248 views

Multi Profesi

SELEPAS jogging di kawasan PKOR Way Halim, Dinda ngajak Gilang mencari sarapan.

“Mau sarapan apa, dek?!” tanya Dinda sambil menuju ke beberapa tenda penjual makanan.

“Terserah mbak aja!?” sahut Gilang.

“Itu ada soto ayam, lontong sayur, nasi uduk! Maunya adek apa, mbak ikut aja!”

“Lontong sayur aja kali ya, mbak!?”

Akhirnya Dinda dan Gilang masuk ke tempat penjual lontong sayur. Pesanlah mereka dua piring makanan untuk sarapan.

Tapi alangkah terkejutnya mereka ketika penjual lontong sayur mengantar pesanan ke meja.
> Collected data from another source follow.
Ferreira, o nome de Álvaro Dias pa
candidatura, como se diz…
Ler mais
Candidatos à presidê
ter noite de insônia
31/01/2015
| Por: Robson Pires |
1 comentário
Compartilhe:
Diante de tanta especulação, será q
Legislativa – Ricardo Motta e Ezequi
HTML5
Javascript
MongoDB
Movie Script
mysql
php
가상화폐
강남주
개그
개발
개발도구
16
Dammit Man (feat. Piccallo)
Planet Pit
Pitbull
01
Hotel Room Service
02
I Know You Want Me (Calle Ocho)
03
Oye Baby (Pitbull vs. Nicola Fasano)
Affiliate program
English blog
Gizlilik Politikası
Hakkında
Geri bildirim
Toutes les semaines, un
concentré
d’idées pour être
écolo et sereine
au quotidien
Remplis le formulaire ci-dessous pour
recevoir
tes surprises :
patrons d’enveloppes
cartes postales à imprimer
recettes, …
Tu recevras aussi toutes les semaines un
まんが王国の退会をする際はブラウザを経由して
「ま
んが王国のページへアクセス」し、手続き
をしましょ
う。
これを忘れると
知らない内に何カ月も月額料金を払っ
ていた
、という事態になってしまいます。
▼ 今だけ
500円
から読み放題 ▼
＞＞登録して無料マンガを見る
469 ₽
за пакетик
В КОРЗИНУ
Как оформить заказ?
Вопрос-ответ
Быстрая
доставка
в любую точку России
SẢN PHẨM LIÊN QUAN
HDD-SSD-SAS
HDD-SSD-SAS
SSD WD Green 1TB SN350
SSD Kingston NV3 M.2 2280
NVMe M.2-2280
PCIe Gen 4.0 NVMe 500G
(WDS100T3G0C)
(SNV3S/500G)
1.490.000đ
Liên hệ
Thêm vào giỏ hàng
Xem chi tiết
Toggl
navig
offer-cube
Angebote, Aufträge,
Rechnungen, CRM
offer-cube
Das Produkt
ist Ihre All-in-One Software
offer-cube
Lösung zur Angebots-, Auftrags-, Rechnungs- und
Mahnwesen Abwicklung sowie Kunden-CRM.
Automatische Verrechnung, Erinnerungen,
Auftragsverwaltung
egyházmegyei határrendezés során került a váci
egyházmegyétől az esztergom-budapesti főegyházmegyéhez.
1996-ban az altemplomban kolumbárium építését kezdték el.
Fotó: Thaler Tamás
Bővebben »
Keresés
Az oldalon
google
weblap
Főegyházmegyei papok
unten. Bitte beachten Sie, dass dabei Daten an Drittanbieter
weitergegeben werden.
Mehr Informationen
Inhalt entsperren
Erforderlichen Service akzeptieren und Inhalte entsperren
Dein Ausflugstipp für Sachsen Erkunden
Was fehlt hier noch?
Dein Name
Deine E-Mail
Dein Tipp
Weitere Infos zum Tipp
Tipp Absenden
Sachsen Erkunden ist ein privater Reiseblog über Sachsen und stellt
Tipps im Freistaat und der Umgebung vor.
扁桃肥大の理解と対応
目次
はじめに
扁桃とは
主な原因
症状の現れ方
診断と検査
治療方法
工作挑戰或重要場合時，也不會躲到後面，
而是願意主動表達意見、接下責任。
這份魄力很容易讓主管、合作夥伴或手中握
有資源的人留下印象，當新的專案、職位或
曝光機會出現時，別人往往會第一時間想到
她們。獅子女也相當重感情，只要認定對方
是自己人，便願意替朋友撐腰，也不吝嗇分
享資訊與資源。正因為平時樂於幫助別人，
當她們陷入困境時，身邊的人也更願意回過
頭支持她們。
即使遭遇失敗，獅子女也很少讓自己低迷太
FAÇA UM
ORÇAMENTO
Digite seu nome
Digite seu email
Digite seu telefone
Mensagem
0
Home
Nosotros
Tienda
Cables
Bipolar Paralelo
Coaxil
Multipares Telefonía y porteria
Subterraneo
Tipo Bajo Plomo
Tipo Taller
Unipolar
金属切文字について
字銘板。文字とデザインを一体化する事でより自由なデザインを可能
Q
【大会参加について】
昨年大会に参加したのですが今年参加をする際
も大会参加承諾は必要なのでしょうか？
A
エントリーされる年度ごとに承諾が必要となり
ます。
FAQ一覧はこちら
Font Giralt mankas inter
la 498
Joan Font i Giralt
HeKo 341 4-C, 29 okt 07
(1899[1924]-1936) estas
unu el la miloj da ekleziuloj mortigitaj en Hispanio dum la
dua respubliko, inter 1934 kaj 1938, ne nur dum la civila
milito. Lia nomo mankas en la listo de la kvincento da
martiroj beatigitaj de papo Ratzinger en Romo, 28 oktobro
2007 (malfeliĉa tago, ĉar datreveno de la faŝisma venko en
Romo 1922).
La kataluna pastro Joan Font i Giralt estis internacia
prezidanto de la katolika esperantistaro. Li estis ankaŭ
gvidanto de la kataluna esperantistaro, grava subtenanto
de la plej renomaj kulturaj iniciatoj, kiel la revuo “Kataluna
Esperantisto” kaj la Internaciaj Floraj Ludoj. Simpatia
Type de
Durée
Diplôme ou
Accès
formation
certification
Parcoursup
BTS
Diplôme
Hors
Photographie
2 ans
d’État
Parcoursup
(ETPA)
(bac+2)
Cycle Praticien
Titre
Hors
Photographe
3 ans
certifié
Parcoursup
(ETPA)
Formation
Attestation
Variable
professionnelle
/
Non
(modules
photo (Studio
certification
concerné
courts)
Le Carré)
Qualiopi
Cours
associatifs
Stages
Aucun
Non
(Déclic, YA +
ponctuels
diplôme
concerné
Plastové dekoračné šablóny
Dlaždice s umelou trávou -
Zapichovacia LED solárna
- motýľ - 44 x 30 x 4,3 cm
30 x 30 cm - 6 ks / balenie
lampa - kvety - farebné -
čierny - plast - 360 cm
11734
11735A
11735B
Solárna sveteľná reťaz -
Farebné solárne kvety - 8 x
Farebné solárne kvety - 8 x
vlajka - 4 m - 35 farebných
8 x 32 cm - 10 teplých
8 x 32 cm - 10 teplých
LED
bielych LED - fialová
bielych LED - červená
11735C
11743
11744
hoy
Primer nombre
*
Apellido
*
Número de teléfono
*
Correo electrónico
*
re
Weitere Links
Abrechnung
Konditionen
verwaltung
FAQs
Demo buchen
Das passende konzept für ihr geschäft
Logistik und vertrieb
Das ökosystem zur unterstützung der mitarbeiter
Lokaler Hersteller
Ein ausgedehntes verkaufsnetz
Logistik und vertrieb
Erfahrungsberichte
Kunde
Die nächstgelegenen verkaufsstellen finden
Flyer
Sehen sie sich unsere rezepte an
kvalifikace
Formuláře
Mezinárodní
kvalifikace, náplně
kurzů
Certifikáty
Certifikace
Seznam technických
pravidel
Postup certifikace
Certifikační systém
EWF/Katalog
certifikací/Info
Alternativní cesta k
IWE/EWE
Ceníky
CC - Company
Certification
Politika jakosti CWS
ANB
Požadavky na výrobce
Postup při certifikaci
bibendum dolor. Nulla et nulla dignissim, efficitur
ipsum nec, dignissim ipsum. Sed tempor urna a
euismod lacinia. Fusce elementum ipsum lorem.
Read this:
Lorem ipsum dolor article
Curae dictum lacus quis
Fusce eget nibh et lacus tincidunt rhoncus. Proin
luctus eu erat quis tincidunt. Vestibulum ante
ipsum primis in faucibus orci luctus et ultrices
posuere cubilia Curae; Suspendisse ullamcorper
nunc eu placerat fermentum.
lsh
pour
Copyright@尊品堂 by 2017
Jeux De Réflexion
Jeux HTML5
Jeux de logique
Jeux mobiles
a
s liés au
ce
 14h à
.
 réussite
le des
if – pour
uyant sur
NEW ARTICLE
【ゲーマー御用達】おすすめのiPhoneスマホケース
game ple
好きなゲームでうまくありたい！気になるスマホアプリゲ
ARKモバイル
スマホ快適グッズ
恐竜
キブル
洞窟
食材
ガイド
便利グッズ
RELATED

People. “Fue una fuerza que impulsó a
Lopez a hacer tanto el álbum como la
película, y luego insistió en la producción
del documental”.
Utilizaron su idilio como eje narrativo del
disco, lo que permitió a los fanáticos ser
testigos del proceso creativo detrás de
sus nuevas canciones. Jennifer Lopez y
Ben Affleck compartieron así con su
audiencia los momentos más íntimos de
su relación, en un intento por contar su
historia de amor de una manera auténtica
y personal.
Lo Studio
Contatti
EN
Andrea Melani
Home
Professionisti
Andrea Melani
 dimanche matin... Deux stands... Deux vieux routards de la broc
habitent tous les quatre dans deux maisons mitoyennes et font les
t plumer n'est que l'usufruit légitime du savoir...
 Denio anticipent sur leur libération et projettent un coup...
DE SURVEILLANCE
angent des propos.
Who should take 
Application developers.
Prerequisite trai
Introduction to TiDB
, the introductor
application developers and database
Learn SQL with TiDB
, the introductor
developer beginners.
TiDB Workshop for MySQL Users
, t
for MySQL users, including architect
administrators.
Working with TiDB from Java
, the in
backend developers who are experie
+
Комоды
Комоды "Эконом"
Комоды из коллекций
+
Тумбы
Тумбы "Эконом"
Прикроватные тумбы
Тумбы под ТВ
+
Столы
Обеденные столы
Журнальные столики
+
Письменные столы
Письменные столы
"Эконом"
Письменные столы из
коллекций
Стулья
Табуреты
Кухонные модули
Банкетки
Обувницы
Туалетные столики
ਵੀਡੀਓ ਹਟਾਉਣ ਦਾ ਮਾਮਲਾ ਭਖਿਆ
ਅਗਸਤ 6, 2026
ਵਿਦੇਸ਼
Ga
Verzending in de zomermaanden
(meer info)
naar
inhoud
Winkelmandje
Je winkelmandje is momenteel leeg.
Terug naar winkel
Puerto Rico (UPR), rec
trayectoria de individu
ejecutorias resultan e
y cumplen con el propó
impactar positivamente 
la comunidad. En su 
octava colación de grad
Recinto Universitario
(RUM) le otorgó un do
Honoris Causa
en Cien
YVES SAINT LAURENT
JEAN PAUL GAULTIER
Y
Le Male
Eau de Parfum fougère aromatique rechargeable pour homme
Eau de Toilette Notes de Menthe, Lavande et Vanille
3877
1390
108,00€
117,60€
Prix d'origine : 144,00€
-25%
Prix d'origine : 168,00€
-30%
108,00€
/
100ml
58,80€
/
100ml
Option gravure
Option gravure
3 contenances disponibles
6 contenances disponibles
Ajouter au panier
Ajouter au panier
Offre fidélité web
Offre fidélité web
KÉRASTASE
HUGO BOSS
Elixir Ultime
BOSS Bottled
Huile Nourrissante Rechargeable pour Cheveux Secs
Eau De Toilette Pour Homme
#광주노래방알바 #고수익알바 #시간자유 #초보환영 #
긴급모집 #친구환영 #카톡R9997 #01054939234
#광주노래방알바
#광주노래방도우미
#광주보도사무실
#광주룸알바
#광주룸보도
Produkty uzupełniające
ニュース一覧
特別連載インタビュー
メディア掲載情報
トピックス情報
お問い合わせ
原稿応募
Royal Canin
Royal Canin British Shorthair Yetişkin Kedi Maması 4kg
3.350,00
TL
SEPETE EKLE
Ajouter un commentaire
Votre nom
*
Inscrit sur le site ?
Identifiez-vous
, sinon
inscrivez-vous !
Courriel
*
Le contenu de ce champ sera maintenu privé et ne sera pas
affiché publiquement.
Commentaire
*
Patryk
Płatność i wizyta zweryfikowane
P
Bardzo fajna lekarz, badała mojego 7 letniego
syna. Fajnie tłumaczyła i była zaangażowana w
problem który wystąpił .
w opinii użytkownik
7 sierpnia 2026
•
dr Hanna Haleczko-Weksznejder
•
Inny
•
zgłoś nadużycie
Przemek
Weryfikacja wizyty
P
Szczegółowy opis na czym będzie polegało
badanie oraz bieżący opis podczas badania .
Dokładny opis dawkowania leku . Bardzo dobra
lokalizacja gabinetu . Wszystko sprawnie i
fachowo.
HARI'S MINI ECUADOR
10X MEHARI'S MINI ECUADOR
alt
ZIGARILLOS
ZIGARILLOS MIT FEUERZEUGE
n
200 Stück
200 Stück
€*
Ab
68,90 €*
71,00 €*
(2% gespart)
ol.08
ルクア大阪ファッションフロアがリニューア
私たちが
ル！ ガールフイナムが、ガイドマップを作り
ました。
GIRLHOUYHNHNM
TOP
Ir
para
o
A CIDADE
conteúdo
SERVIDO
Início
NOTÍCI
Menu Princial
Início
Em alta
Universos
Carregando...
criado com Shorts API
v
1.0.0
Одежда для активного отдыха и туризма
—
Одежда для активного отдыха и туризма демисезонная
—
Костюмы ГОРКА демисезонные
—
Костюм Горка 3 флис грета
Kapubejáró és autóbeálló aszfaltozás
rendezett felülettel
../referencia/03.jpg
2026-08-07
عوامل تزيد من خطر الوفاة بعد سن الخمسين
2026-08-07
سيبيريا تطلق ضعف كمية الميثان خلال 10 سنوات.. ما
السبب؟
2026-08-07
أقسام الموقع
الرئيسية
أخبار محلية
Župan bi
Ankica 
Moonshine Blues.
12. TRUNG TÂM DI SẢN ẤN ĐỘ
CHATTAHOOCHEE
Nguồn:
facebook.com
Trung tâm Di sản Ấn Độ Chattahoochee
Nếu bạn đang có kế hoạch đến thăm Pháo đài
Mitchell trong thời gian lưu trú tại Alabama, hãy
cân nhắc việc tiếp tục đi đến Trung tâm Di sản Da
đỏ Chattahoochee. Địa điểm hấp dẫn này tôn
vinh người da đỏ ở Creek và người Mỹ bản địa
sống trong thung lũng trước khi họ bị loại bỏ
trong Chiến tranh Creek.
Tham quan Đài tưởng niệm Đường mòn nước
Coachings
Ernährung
“O ibu..! Maaf bu, enggak tahu kalau ibu yang jualan!” ucap Dinda dengan suara terbata.

Gilang spontan berdiri dan menyalami penjual lontong sayur itu dengan penuh hormat.

Sang penjual lontong sayur hanya tersenyum sambil menyilahkan mereka makan. Buru-buru Dinda dan Gilang menyelesaikan sarapannya. Bahkan Dinda beri isyarat pada Gilang untuk tidak usah menghabiskan sepiring sarapannya. Setelah membayar, mereka keluar tenda dagangan.

“Enggak nyangka ya mbak! Kok ibu guru sosial itu jual lontong sayur!” ucap Gilang sambil buru-buru menjauh dari tempat sarapan yang ternyata sang penjual adalah gurunya.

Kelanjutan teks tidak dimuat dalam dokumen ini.